Prices of homes in Florida are at their lowest for 13 years. Figures out this week from the Orlando Regional Realtor Association show that Orlando's median home price in January 2011 sank to $94,950 - its lowest level since November 1997.
Cheap cash deals are driving more than half the sales. The Orlando Sentinel reports: "Usually a drop in prices means a boost in sales, but January's total was down sharply from December, which is the historical pattern. Only 1,950 sales were recorded for the month by the local Realtors group, down 21 percent the previous month and the slowest month in a year.
"A record 75 percent of January's closings were distress sales, either foreclosures (bank-owned properties) or short sales (with prices less than the mortgage owed). That was the highest proportion of cut-rate properties since January 2010, when 72 percent of all sales involved distress properties. Since the Orlando association began tracking distress sales in May 2009, the core market's distress-sale low was 42 percent in July 2009.

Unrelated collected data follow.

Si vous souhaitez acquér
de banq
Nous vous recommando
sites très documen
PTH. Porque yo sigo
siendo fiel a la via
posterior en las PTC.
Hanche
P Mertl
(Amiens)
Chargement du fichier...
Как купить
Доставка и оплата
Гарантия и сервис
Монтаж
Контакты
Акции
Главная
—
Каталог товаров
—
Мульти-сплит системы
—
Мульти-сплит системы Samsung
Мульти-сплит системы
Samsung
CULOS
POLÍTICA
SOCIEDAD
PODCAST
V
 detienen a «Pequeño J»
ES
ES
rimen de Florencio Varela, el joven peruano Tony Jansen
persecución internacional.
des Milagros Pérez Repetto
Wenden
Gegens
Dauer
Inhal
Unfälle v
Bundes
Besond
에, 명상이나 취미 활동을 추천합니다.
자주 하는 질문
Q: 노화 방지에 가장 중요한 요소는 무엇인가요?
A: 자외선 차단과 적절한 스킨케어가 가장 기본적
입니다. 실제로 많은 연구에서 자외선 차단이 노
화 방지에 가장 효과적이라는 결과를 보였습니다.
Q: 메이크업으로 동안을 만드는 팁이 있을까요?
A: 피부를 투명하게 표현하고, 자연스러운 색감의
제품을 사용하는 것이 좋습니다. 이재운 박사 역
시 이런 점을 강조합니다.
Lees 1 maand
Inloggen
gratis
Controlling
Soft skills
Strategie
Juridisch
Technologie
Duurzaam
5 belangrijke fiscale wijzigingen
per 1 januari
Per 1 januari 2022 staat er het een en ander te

Bill Cowie, director of Anglo/USA realtors British Homes Group which specializes in helping Florida property buyers from the UK says: "We keep saying that Florida prices are at or near rock bottom but these figures show that prices have continued to fall. For the cash-rich investor, it is all about whether it will be possible to accurately predict the absolute bottom of the market and when to re-enter it. To have a situation where house prices are back to 1997 levels is in itself unprecedented and a superb opportunity to buy into some quality real estate in superb locations.
"The number of houses on the market actually declined slightly from December to January and has now shrunk for six months in a row. This is a good indication that the supply is tailing off.
"Tourism is still flourishing and the rental market is still strong and we are finding that overseas buyers who want to let their properties to holidaymakers keen to experience the Orlando theme parks and Florida beaches can often cover their costs of ownership.
"Therefore canny investors and lifestyle purchasers need to only do the numbers to see that much of this cut-price real estate in Florida is at a level which makes sense financially on all levels. Don't wait too long only to find rock bottom has already been and gone and prices are once more moving upwards to reflect the real value of these beautiful homes."
The Orlando Sentinel continues: "For homebuilders, the foreclosure-driven bleeding in median price continues to pressure the new-home market, said Brad Hunter, an economist for MetroStudy Inc.
"The inventory of foreclosure homes definitely remains a problem, both in terms of price pressure and builders' sales paces," he said. "Most builders I talk to say that their main competition comes from homes being sold off by banks, instead of [by] other builders."
Hunter said he expects the price pressure to continue defining the market through 2011, with some "pockets of strength" where homebuilders will be able to gradually raise prices and sell homes.
Within the larger, four-county Orlando metropolitan area, the number of existing-home sales in January was up everywhere from a year earlier except Lake County: Orange was up 10 percent, Osceola was up 32 percent and Seminole was up 27 percent, while Lake was down 6 percent.